Tennessee Jed - Acoustica

For fans of acoustic music, a certain level of devotion to unmolested, unamplified sounds is expected from artists in the genre. Well, Raleigh, NC's Tennessee Jed has concocted a mindset and an album that will satisfy the purist's craving for earthy acoustic vibrations while also entertaining from a songwriting standpoint. There's even a warning on the inside of the CD, assuring the listener that no electric guitars were used in making it. That's devotion to the wood and wire, right there. Acoustica is a great title for this album, in the sense that it embodies a wide range of styles within the same medium.
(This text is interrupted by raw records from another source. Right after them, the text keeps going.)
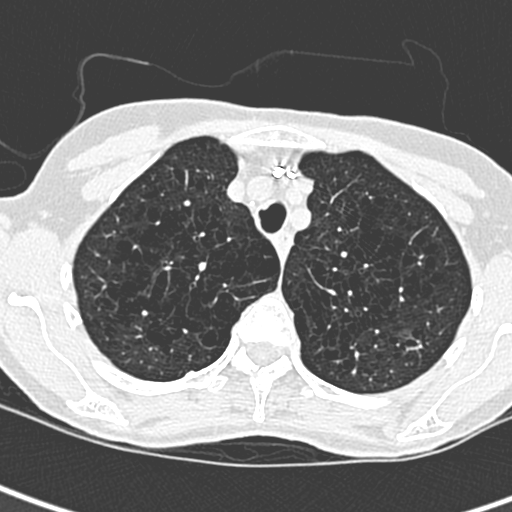
Low-dose screening chest CT, axial slice; baseline annual screen; lung window (W 1500 / L -600 HU); 1.3 mm slice thickness; lung (sharp) reconstruction kernel (D); 120 kVp; slice 55 of 259 in the series. Female participant, aged 71 years at enrolment.
Expert-annotated lung lesion, bounding box [x1, y1, x2, y2] px = [397, 329, 436, 366]. Screening reader's record for this exam: no non-calcified nodule ≥4 mm recorded. Official screen result: negative screen, no significant abnormalities. Later outcome: lung cancer diagnosed 975 days after this screen (after the third annual screen) — adenocarcinoma, NOS, left upper lobe, moderately differentiated (G2), stage IA (AJCC 6th edition), 12 mm at pathology.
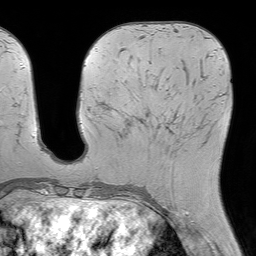
Breast MRI (dynamic contrast-enhanced), one axial slice. Slice 25 of 64 in the series (ordered by position). Cropped to one breast. Dynamic contrast-enhanced series, time point 2 of 7 at this slice position (early post-contrast). 1.5 T. TE 4.6 ms, TR 7.2 ms. 2.5 mm slice thickness. 256 × 256 image matrix. Female patient.
Annotated regions visible in this slice (semi-automatic segmentation, software-assisted and operator-edited):
- enhancing-tissue mask used for the functional tumour volume (all voxels passing the contrast-enhancement thresholds inside the analysis volume; usually the tumour): box from (x=169, y=94) to (x=207, y=144) px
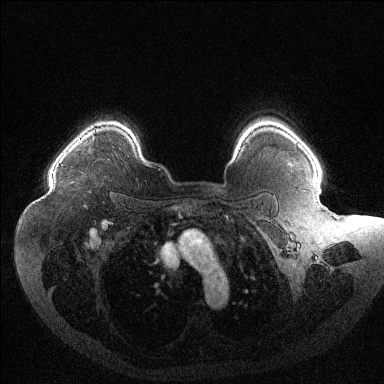
Breast MRI (dynamic contrast-enhanced), one axial slice; position 97 of 144 along the scan axis; dynamic contrast-enhanced series, time point 2 of 6 at this slice position (early post-contrast); 1.5 T; TE 1.6 ms, TR 4.4 ms; 1.2 mm slice thickness; 384 × 384 image matrix, field of view 400 × 400 mm. Female patient.
Structures marked on this image (semi-automatically segmented with operator editing):
- enhancing-tissue mask used for the functional tumour volume (all voxels passing the contrast-enhancement thresholds inside the analysis volume; usually the tumour): bounding box (x1, y1, x2, y2) in pixels: (65, 130, 95, 154)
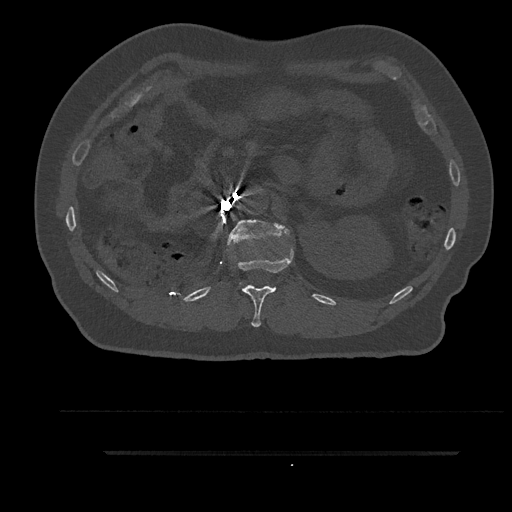
CT including the spine, one axial slice; slice 218 of 797 in the series (ordered by position); reconstruction kernel Br40s/3; bone window (W 1800 / L 400 HU); 0.5 mm slice thickness; 512 × 512 image matrix, field of view 432 × 432 mm. Male patient, age 63 years. Case-level facts recorded for this patient, not image findings: primary cancer: renal.
Annotated regions visible in this slice (semi-automatic segmentation, software-assisted and operator-edited):
- L1 vertebra: bounding box <227,219,289,284> (left, top, right, bottom; pixels)
- T12 vertebra: <232,248,294,327>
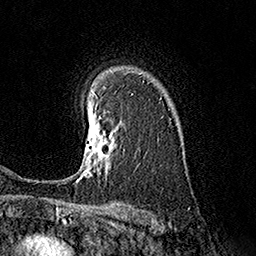
Breast MRI (dynamic contrast-enhanced), one axial slice; slice 122 of 160 in the series (ordered by position); cropped to one breast; dynamic contrast-enhanced series, time point 2 of 7 at this slice position (early post-contrast); 1.5 T; TE 3.6 ms, TR 7.3 ms; 256 × 256 image matrix, field of view 165 × 165 mm. Female patient.
Annotated regions visible in this slice (semi-automatically segmented with operator editing):
- enhancing-tissue mask used for the functional tumour volume (all voxels passing the contrast-enhancement thresholds inside the analysis volume; usually the tumour): box from (x=77, y=115) to (x=116, y=181) px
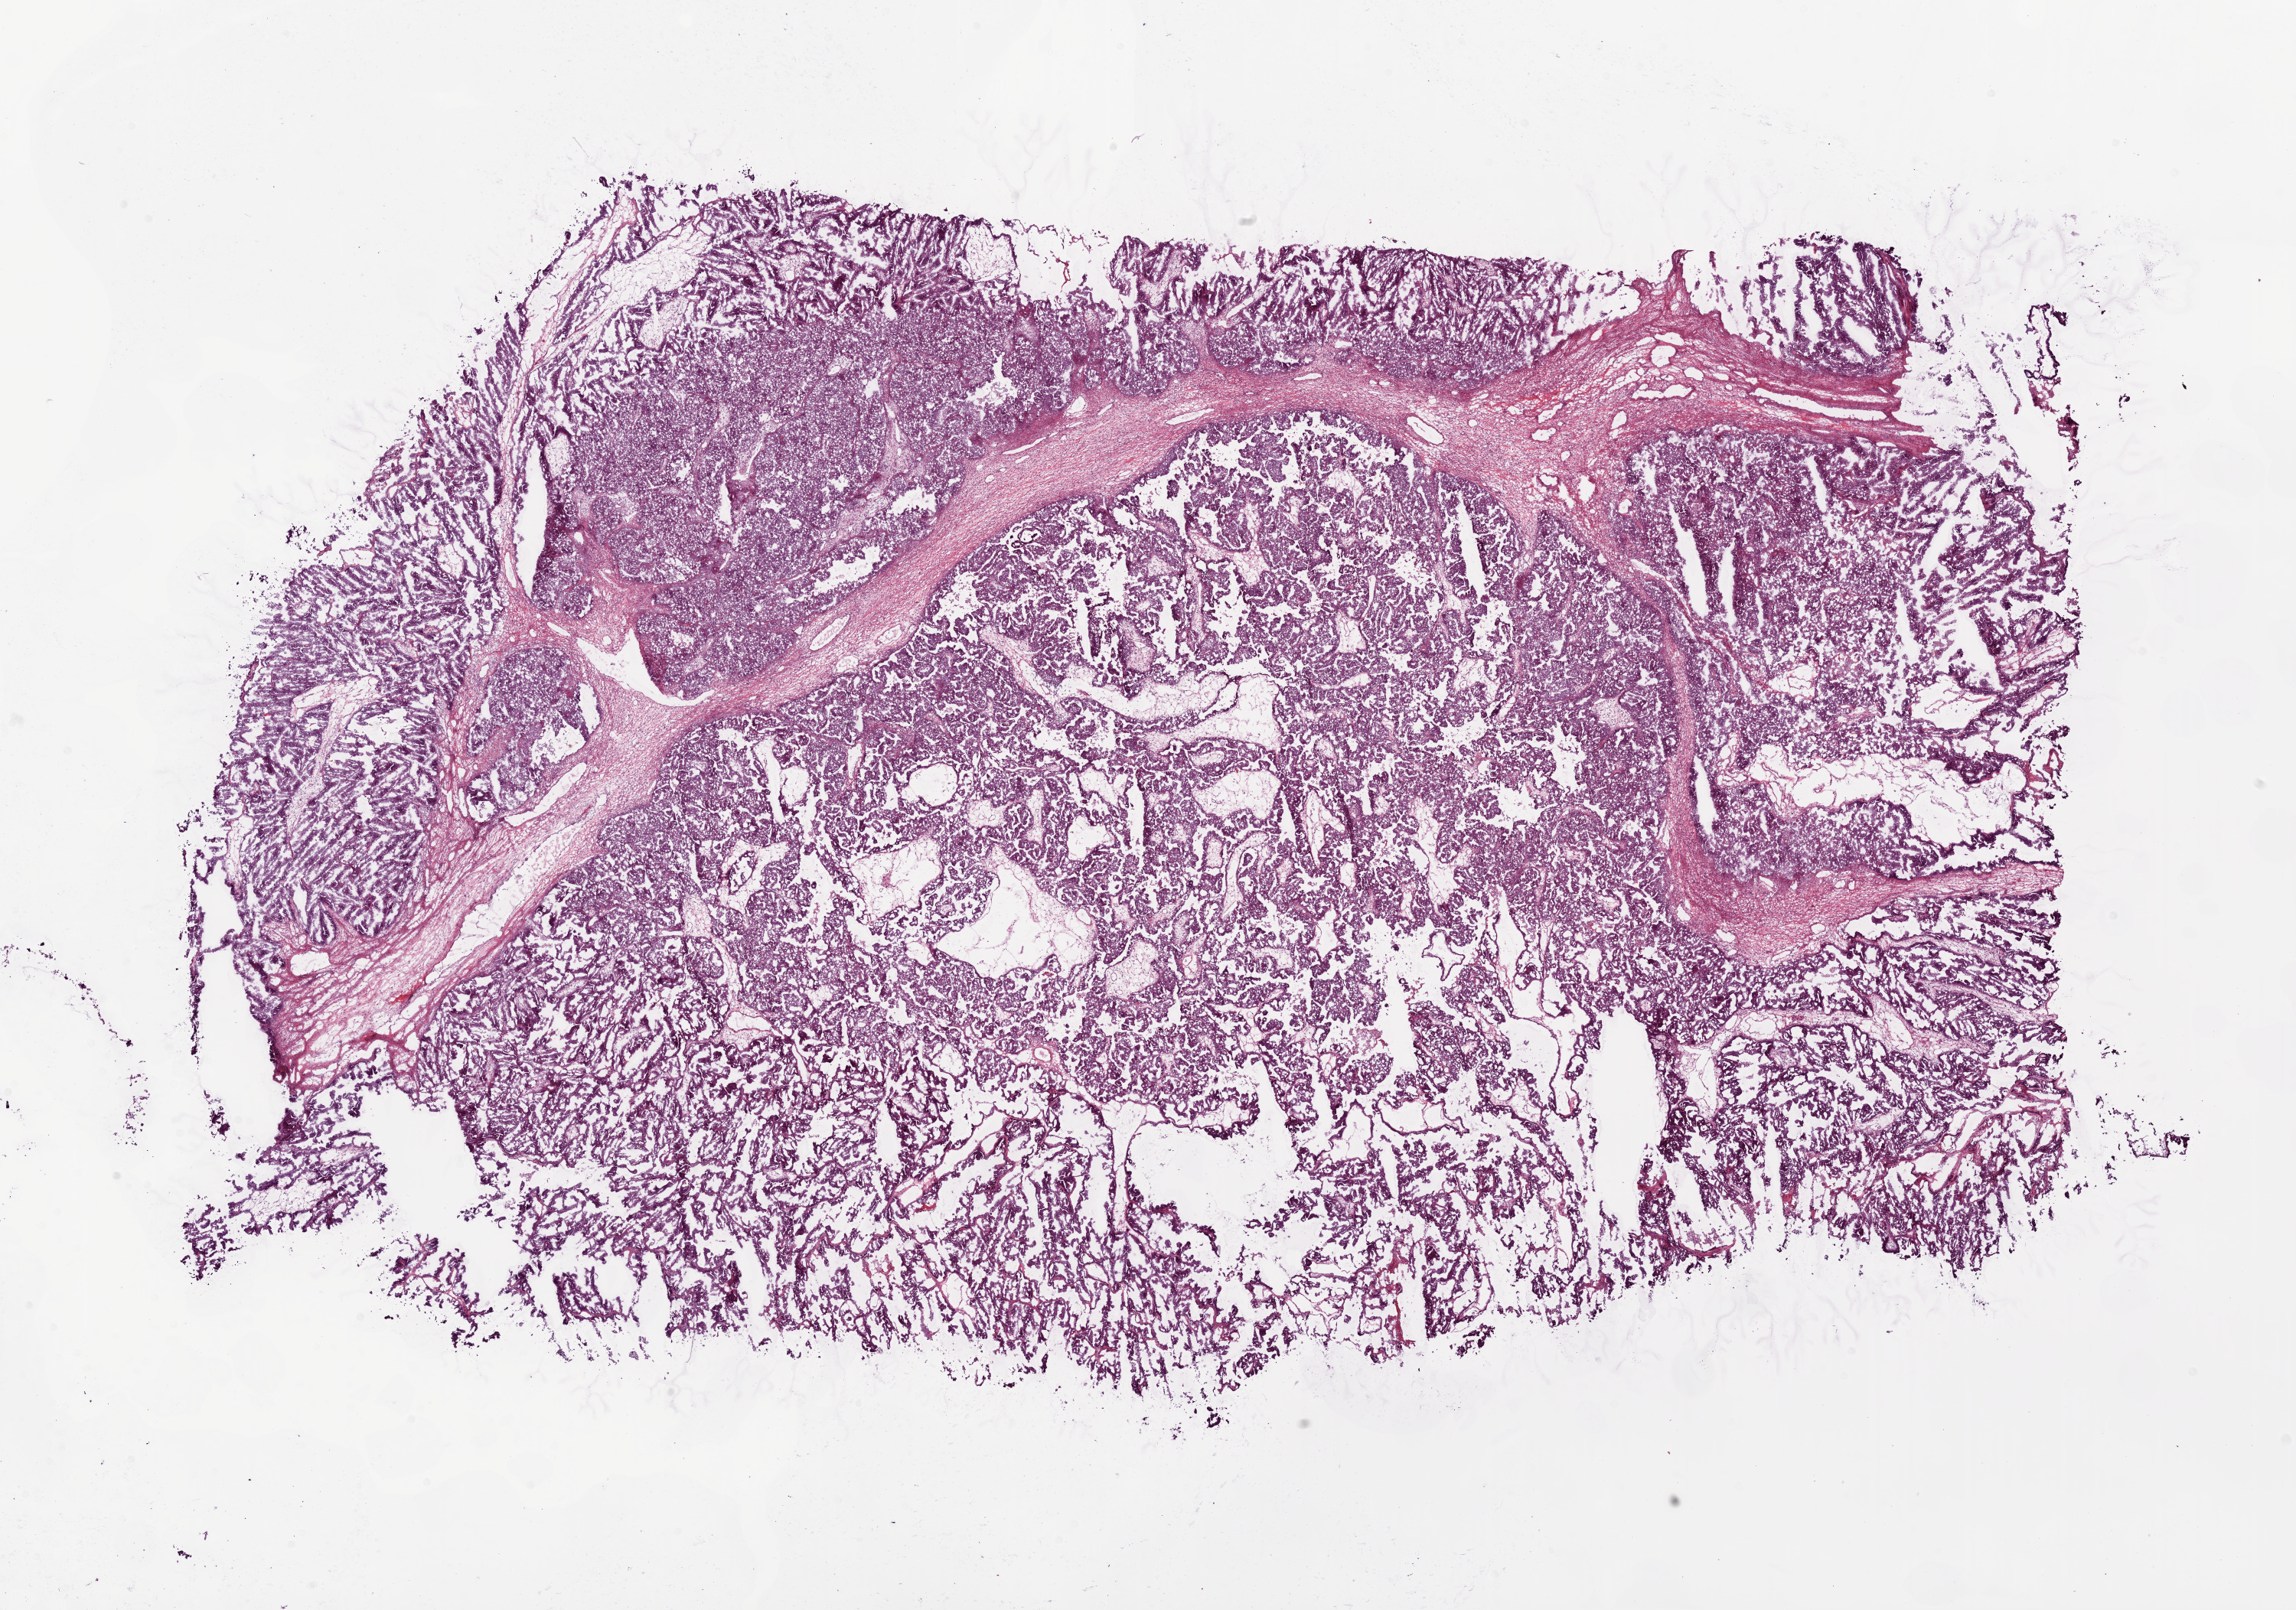
Whole-slide histology image, H&E-stained, a low-resolution overview of the entire scanned area, about 24.1 x 16.9 mm, frozen section from the bottom of the tissue portion, primary tumour sample from the ovary. Female patient; age at initial diagnosis 50 years. Histologic grade: G3 (poorly differentiated). Slide review estimates, as recorded: tumour cells 90%, tumour nuclei 85%, normal cells 0%, stromal cells 10%, necrosis 0%. Inflammatory infiltration, as recorded: lymphocyte infiltration 5%, monocyte infiltration 2%, neutrophil infiltration 0%.
Laterality: bilateral. Histologic diagnosis: Serous cystadenocarcinoma, NOS. FIGO stage: IIIC.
Shunning the tried-and-true route of cover songs and rehashes of typically acoustic forms like bluegrass and folk, Tennessee Jed adds a fair amount of rock and roll flair to Acoustica, mainly through his vibrant vocals. Also there are drums, and even organ. The end result is a truly resonant acoustic experience that surprises the listener by not being easily comparable to previously existing music. Intrinsically, songs like "You Take Me Higher" and "I Hate To See You Leave" exhibit a touch of modern-day country music, with wry lyrics and straightforward song structures, but you'd be hard-pressed to name an artist with a similarly singular style. If anything, one could say that Jed's voice is similar to Drew Emmit's, but that's where the comparisons get tougher.

While Acoustica began as a solo effort, Jed soon enlisted the help of friends to flesh out the songs, and their contributions perfectly complement Jed's unique works. "Gotta Be Wrong To Be Right" wiggles through a diverse forest of sounds, even breaking into a mildly psychedelic moment helped by the pulsing bass of Robert Sledge (Ben Folds Five) and the organ of Jason Ellis. Other tunes like "Opie's Opus" benefit from a more bare-bones sound, with only bass, fiddle and guitar filling up the speakers. Mountain Music informs the high-lonesome streaks in "The Ballad of Sam and Molly," but even that exemplary Appalachian style is dashed with dramatic rock chords. In fact, the one true moment of bluegrass on the album, "Pruning Shears," comes as a shock to the ear - nearly as much as the organ and strings on "What Some Say." Acoustica is a great start for this singer/songwriter and a convincing glimpse into his diversity.